▶ **SELECTED PASSAGE**
___

Pretty frequently I like to just kind of take off walking through Berlin and see where I end up. I also like to try walking from one area of the city that I know to another, to get an idea of how everything connects, see what's in between. So today I decided to take a very roundabout route from Nollendorfplatz, which is fairly close to my neighborhood, to Unter den Linden to check out the Christmas market on the Opernpalais. (I was going to make you a nice MS Paint map, but I can't really fit it all easily. Here's this instead. It's pretty much all there.)

I walked through Wittenbergplatz but didn't go into Kaufhaus des Westens ("Department Store of the West"). Last week when I went in, I had my camera with me, and I temporarily waived my anti-tourism policy to take this picture (everybody else was doing it anyway):

I love this guy. He just sat there composedly like that while millions of people took his picture, and took pictures of their friends sitting beside him. And besides, I'm willing to believe that facial hair is real.

Incidentally, one of the other Americans I was with in Hamburg was saying that Berlin is experiencing a serious shortage of Santas this holiday season, and that you can collect some pretty good wages if you get yourself a red suit and register with a Santa-placing agency. At least, I think that's how it works. Maybe I should find out, try my luck breaking down some gender barriers in the business...

Anyway, I headed from Wittenbergplatz over to the Kudamm. There's a gigantic Christmas market at the Gedächtniskirche (Memorial Church), but I just walked through cause I'd seen it the other day too. Here's a picture I took there right before my batteries ran out:

Not a great pic, but I didn't get another chance to try capturing the actual market because of said battery failure. The only thing of interest to you here might be the little wooden hut, which is pretty much what Christmas markets are (this is one of many huts, that is)--and maybe the elderly lady apparently eating toothpaste.

___

▶ **EXTRACTED INFORMATION**
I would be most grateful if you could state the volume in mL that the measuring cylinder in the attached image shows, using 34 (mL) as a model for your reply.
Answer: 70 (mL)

___

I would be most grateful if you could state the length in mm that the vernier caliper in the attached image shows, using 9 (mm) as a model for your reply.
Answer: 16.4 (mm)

___

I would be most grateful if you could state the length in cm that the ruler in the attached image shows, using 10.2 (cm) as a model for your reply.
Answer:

___

In the passage about walking through Berlin, where was the Christmas market that the writer set out to see?

On the Opernpalais, at Unter den Linden.